I've never really seen the need for a blog before...and to be completely honest, I thought that they were kind of silly!  So why would I even consider this...I'm in a journey of better my (our) life.  This journey includes lifestyle changes, getting "real" with God and our religion, making decisions to better our family, financial changes and trying to help others through the experiences our family has had.  I want to use this blog as a tool for myself and for others.  I want to be able to write down my feelings and emotions about certain subjects/situations as well as being able to read through "life's happening" in other families.  If I could help one other family through this blog, the entire thing would be worth it!  In saying all of that, here we go!!
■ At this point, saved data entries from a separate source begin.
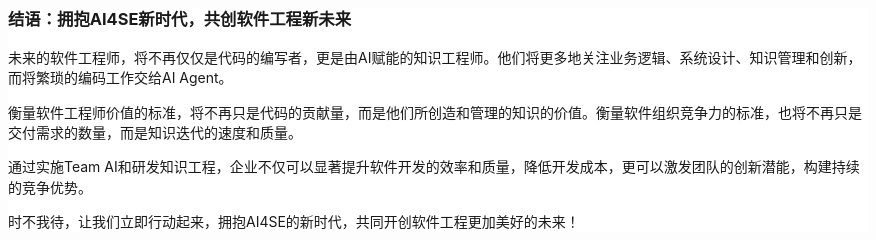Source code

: 
### **结语：拥抱AI4SE新时代，共创软件工程新未来**

未来的软件工程师，将不再仅仅是代码的编写者，更是由AI赋能的知识工程师。他们将更多地关注业务逻辑、系统设计、知识管理和创新，而将繁琐的编码工作交给AI Agent。

衡量软件工程师价值的标准，将不再只是代码的贡献量，而是他们所创造和管理的知识的价值。衡量软件组织竞争力的标准，也将不再只是交付需求的数量，而是知识迭代的速度和质量。

通过实施Team AI和研发知识工程，企业不仅可以显著提升软件开发的效率和质量，降低开发成本，更可以激发团队的创新潜能，构建持续的竞争优势。

时不我待，让我们立即行动起来，拥抱AI4SE的新时代，共同开创软件工程更加美好的未来！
Disclaimer: Sometimes when people say things, I think they say them because they know that's what they're supposed to say.  You will not find that here.  I'm a completely honest person and I will use to blog to be completely 100% honest.  If I say something, I honestly feel that way.  Is my life perfect? No. Is any one's life perfect? No. I'm just saying that what I say is what I mean, no sugar coating!  I will do my best to post my feelings and beliefs on subjects, though I will say up front: I strongly believe that somethings are private and those things won't be discussed.  There is a time and place for everything, somethings just shouldn't be talked about openly for the entire world to see!

A little about me and those that mean the most to me!

  I'm lucky to be married to my best friend Nate of almost 9 years (married 6 years).  Our relationship isn't perfect (wouldn't that be boring) but in the end, I can say that I wouldn't want to ride this roller coaster with anyone else!  Life can give us so many unpredictable (which I'll go into later), it's so nice to have someone that you know will always be there no matter what.  He's been with me through my best and my worst and has loved me through it all. - More about our relationship later-

 Three years into our marriage, we were blessed with the most precious miracle we could ever ask for, our son Landon.  Landon has brought our family more joy and happiness than I could have ever imagined.  There isn't a day that goes by that I don't thank God for this wonderful gift who is now an energetic almost 3 year old! Though all children are miracles, our son truly is a miracle.  There was a time in which we weren't sure if we'd ever be parents...

And I can't forget about our little doggie Tyger...shh...he doesn't realize he's a dog and not a human!!

Well this seems like enough for now.  I'm more than excited to begin sharing our "story" however I won't take time away from my family to do so! More to come later!!